● Work task
Would you repeat the data below exactly, taking out the images?

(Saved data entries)

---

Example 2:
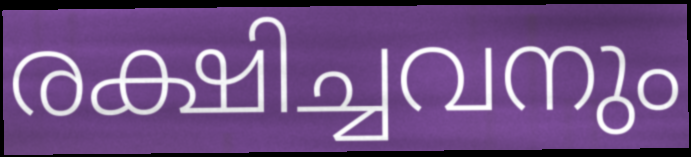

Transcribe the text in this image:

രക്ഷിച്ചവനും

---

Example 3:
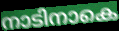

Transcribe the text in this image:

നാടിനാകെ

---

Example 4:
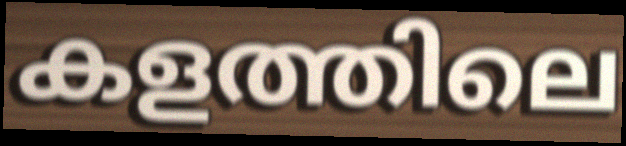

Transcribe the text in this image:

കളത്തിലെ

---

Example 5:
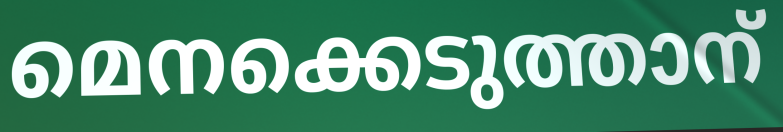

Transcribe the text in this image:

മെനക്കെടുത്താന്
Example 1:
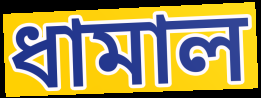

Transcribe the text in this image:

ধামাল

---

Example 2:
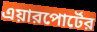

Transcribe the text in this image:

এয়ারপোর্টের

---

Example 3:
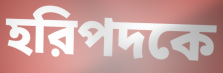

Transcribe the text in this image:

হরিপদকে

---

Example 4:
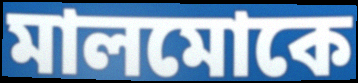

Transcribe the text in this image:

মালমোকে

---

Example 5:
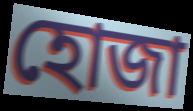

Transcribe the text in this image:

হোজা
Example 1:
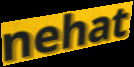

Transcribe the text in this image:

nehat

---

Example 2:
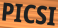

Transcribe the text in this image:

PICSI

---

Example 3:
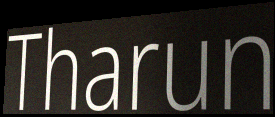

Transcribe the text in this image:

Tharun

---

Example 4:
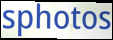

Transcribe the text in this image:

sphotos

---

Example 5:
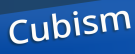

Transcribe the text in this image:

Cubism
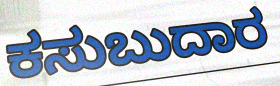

● Task result
---

Example 2:

Transcribe the text in this image:

രക്ഷിച്ചവനും

---

Example 3:

Transcribe the text in this image:

നാടിനാകെ

---

Example 4:

Transcribe the text in this image:

കളത്തിലെ

---

Example 5:

Transcribe the text in this image:

മെനക്കെടുത്താന്
Example 1:

Transcribe the text in this image:

ধামাল

---

Example 2:

Transcribe the text in this image:

এয়ারপোর্টের

---

Example 3:

Transcribe the text in this image:

হরিপদকে

---

Example 4:

Transcribe the text in this image:

মালমোকে

---

Example 5:

Transcribe the text in this image:

হোজা
Example 1:

Transcribe the text in this image:

nehat

---

Example 2:

Transcribe the text in this image:

PICSI

---

Example 3:

Transcribe the text in this image:

Tharun

---

Example 4:

Transcribe the text in this image:

sphotos

---

Example 5:

Transcribe the text in this image:

Cubism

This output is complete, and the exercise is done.